100-Days-Of-ML-Code
100-Days-Of-ML-Code中文版
A 100-day structured learning challenge teaching machine learning basics through daily Jupyter Notebooks with Python code, infographics, and explanations in Chinese.
100-Days-Of-ML-Code (Chinese edition) is a translated and adapted version of Avik-Jain's "100 Days of ML Code" challenge, presented as a study plan for learning machine learning over roughly a hundred days. The repository itself is not a piece of software you run; it is a day-by-day learning log written mostly in Simplified Chinese, with code in Jupyter notebooks, infographics, and links to external resources for each day's topic.
The structure follows the typical machine-learning curriculum and is organised into two top-level sections. Under supervised learning, the days cover data preprocessing, simple and multiple linear regression, logistic regression and the math behind it, k-Nearest Neighbours, Support Vector Machines including the kernel trick, Naive Bayes, decision trees and random forests, with code implementations using Scikit-Learn. Under unsupervised learning the project covers K-means and hierarchical clustering.
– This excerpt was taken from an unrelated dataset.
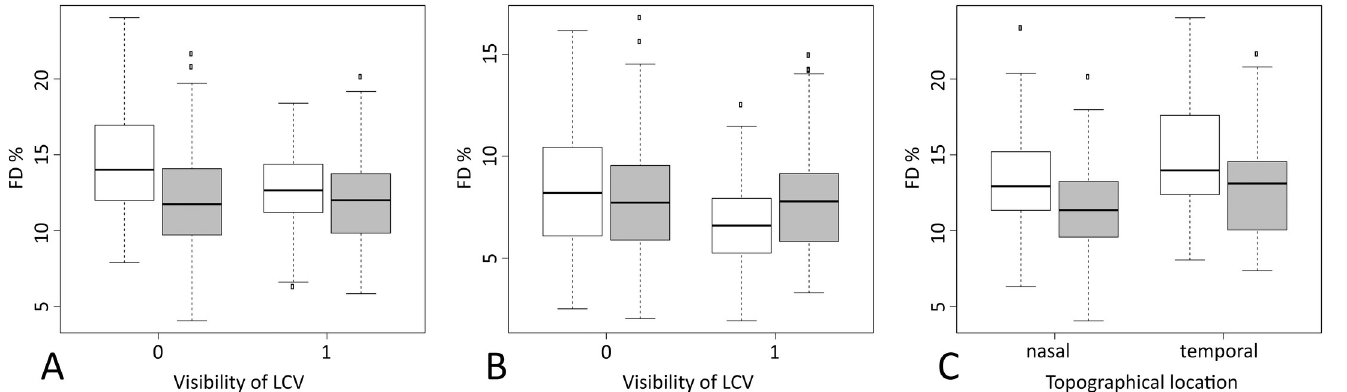
Fig 3. Impact of large choroidal vessels (LCV) and topographical orientation on percentage of flow deficit (FD%) values. In all three images (A-C) the intermediate age-related macular degeneration (iAMD) group is shown in white, the control group in gray. (A) Boxplots showing FD% values in sectors without (0) and with (1) visible LCV in the main setting using the standard Phansalkar radius setting of 15 pixels; (B) Boxplots showing FD% values in sectors without (0) and with (1) visible LCV in a setting using a Phansalkar radius of 4 pixels adjusted to the image size. (C) Boxplots showing FD% values in relation to their topographical location (nasal or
Interleaved with the algorithm days are study days that point to outside courses and videos: Coursera's deep learning specialization, Bloomberg's machine learning course, Yaser Abu-Mostafa's Caltech course CS156, and the 3Blue1Brown YouTube channel for linear algebra and calculus. Later days include deep-learning foundation notebooks using Python, TensorFlow and Keras, web-scraping practice with Beautiful Soup, and NumPy study from Jake VanderPlas's Python Data Science Handbook.
You would use this repository if you read Chinese and want a structured, opinionated curriculum that mixes algorithm-by-algorithm coding exercises with curated outside videos and courses. Sample datasets are included.
Where it fits
- Follow a structured 100-day plan to learn machine learning fundamentals from scratch with daily coding exercises.
- Run Python code examples in Jupyter Notebooks to understand supervised learning algorithms like regression and classification.
- Study unsupervised learning techniques such as clustering with working code and visual explanations.
- Use infographics and daily lessons as a reference guide while building your first machine learning projects.